__Tasks to complete__
- 1) Copy the passage of the display driver text starting at "The present invention discloses" and ending at "the display device.".
- 2) Summarize the display driver text in two sentences.

BEGIN Text for analysis

The present invention discloses a driving device of a display device, which includes a timing controller, a column driver module and at least a delay module. The timing controller is used for outputting at least a load signal. The column driver module is coupled to the timing controller. The delay module is used for delaying the load signal for a predetermined time. The load signal is utilized to trigger the plurality of column drivers to output video data provided by a video data source and the video data corresponds to pixels on a panel of the display device.
The present invention further discloses a driving method for a display device. The driving method includes the following steps. At least a load signal is transmitted from a timing controller to a column driver module. The load signal is delayed for a predetermined time. The driving method can use in a cascading, point-to-point or bus-type interfacing architecture to transmit the load signal.
The present invention further discloses a column driver for a display device, comprising an input terminal, a delay module and a video data processing unit. The input terminal is used for receiving a load signal. The delay module is coupled to the input terminal and used for delaying the load signal for a predetermined time. The video data processing unit is coupled to the delay module, and used for processing video data, provided by a video data source, and outputting the processed video data to pixels on a panel of the display device according to timing of the load signal outputted from the delay module.

END Text for analysis
BEGIN Record excerpts

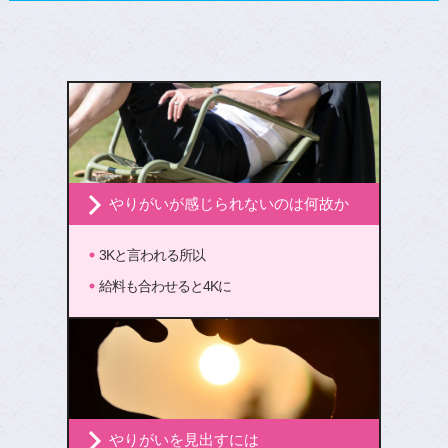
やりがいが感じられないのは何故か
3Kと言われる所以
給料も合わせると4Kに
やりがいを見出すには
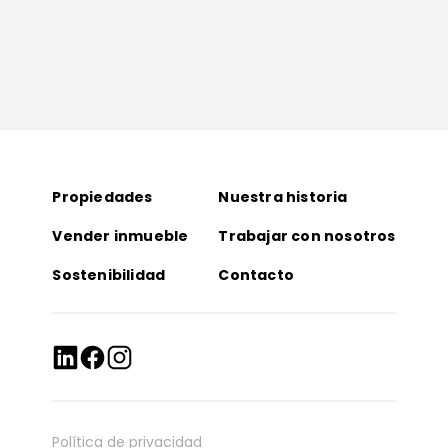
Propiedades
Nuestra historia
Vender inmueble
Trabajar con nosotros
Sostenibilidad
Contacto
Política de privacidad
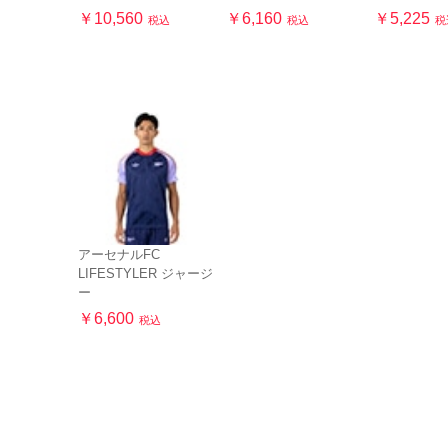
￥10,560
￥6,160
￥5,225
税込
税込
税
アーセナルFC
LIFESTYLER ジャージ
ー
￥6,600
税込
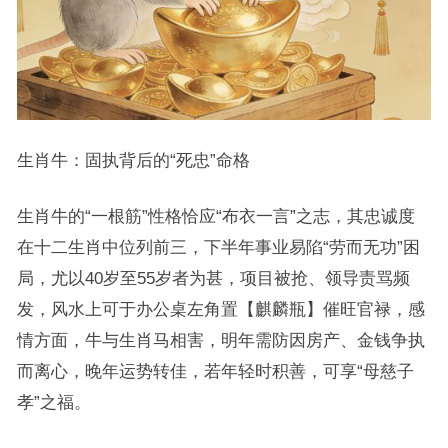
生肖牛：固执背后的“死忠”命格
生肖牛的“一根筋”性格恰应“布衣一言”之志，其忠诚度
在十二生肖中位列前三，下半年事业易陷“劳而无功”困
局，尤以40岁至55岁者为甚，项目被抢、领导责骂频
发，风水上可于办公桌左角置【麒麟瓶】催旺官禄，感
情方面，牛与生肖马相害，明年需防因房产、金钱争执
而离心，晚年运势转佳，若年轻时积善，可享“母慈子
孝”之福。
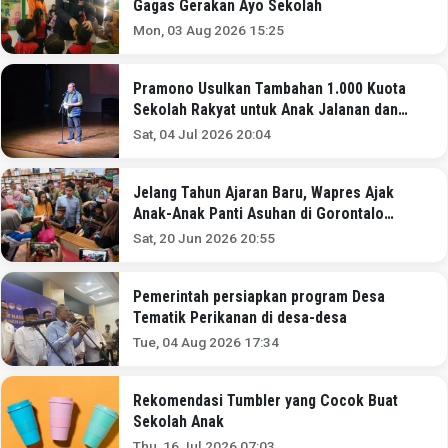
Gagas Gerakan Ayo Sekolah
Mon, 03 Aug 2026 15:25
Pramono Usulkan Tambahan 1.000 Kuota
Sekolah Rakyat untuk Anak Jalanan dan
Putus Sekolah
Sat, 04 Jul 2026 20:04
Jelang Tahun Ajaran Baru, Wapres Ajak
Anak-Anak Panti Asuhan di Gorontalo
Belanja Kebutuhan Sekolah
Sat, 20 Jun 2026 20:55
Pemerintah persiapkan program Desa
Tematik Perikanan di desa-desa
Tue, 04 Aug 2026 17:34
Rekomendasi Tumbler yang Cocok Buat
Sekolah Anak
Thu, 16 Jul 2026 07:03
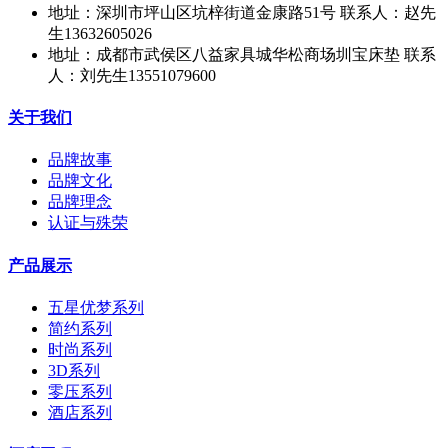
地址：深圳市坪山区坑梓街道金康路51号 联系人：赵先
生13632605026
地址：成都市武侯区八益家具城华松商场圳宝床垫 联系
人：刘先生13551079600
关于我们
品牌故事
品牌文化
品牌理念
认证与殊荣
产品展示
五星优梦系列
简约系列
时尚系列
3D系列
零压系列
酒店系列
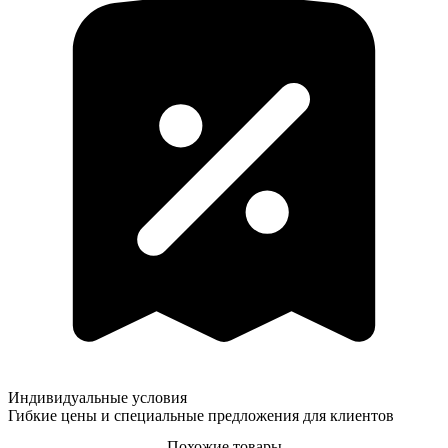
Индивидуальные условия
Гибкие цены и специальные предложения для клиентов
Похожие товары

END Record excerpts

__Answers to each task__
- 1)
The present invention discloses a driving device of a display device, which includes a timing controller, a column driver module and at least a delay module. The timing controller is used for outputting at least a load signal. The column driver module is coupled to the timing controller. The delay module is used for delaying the load signal for a predetermined time. The load signal is utilized to trigger the plurality of column drivers to output video data provided by a video data source and the video data corresponds to pixels on a panel of the display device.

- 2) The text discloses a display driving device in which a timing controller outputs a load signal to a column driver module, a delay module delays that signal for a predetermined time, and the signal triggers the column drivers to output video data corresponding to panel pixels. It also discloses a driving method that transmits and delays the load signal in a cascading, point-to-point or bus-type architecture, and a column driver whose input terminal, delay module and video data processing unit output processed video data according to the timing of the delayed load signal.